__What you have to do__
Only the lines from the start of the data to the line containing "Hallo Xenia! Ich", both included, should be output, exactly and without pictures.

__Data supplied__
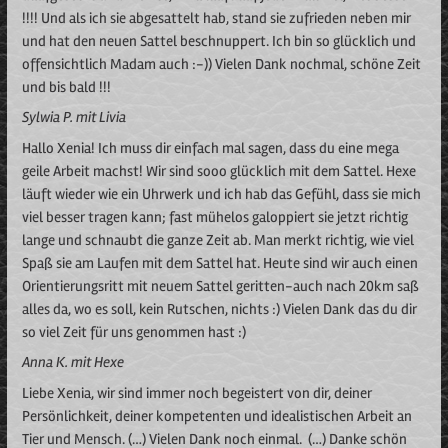
!!!! Und als ich sie abgesattelt hab, stand sie zufrieden neben mir
und hat den neuen Sattel beschnuppert. Ich bin so glücklich und
offensichtlich Madam auch :-)) Vielen Dank nochmal, schöne Zeit
und bis bald !!!
Sylwia P. mit Livia
Hallo Xenia! Ich muss dir einfach mal sagen, dass du eine mega
geile Arbeit machst! Wir sind sooo glücklich mit dem Sattel. Hexe
läuft wieder wie ein Uhrwerk und ich hab das Gefühl, dass sie mich
viel besser tragen kann; fast mühelos galoppiert sie jetzt richtig
lange und schnaubt die ganze Zeit ab. Man merkt richtig, wie viel
Spaß sie am Laufen mit dem Sattel hat. Heute sind wir auch einen
Orientierungsritt mit neuem Sattel geritten-auch nach 20km saß
alles da, wo es soll, kein Rutschen, nichts :) Vielen Dank das du dir
so viel Zeit für uns genommen hast :)
Anna K. mit Hexe
Liebe Xenia, wir sind immer noch begeistert von dir, deiner
Persönlichkeit, deiner kompetenten und idealistischen Arbeit an
Tier und Mensch. (…) Vielen Dank noch einmal. (…) Danke schön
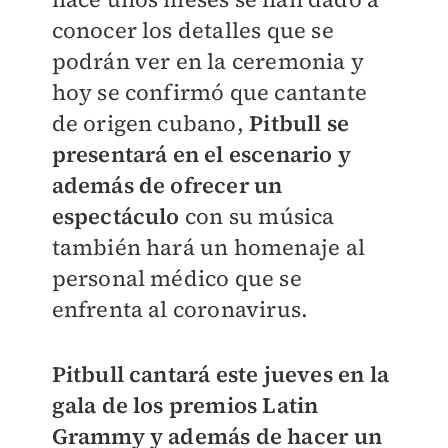
conocer los detalles que se
podrán ver en la ceremonia y
hoy se confirmó que cantante
de origen cubano,
Pitbull se
presentará en el escenario y
además de ofrecer un
espectáculo
con su música
también hará un homenaje al
personal médico que se
enfrenta al coronavirus.
Pitbull cantará este jueves en la
gala de los premios Latin
Grammy y además de hacer un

__Answer for this exercise__
!!!! Und als ich sie abgesattelt hab, stand sie zufrieden neben mir
und hat den neuen Sattel beschnuppert. Ich bin so glücklich und
offensichtlich Madam auch :-)) Vielen Dank nochmal, schöne Zeit
und bis bald !!!
Sylwia P. mit Livia
Hallo Xenia! Ich muss dir einfach mal sagen, dass du eine mega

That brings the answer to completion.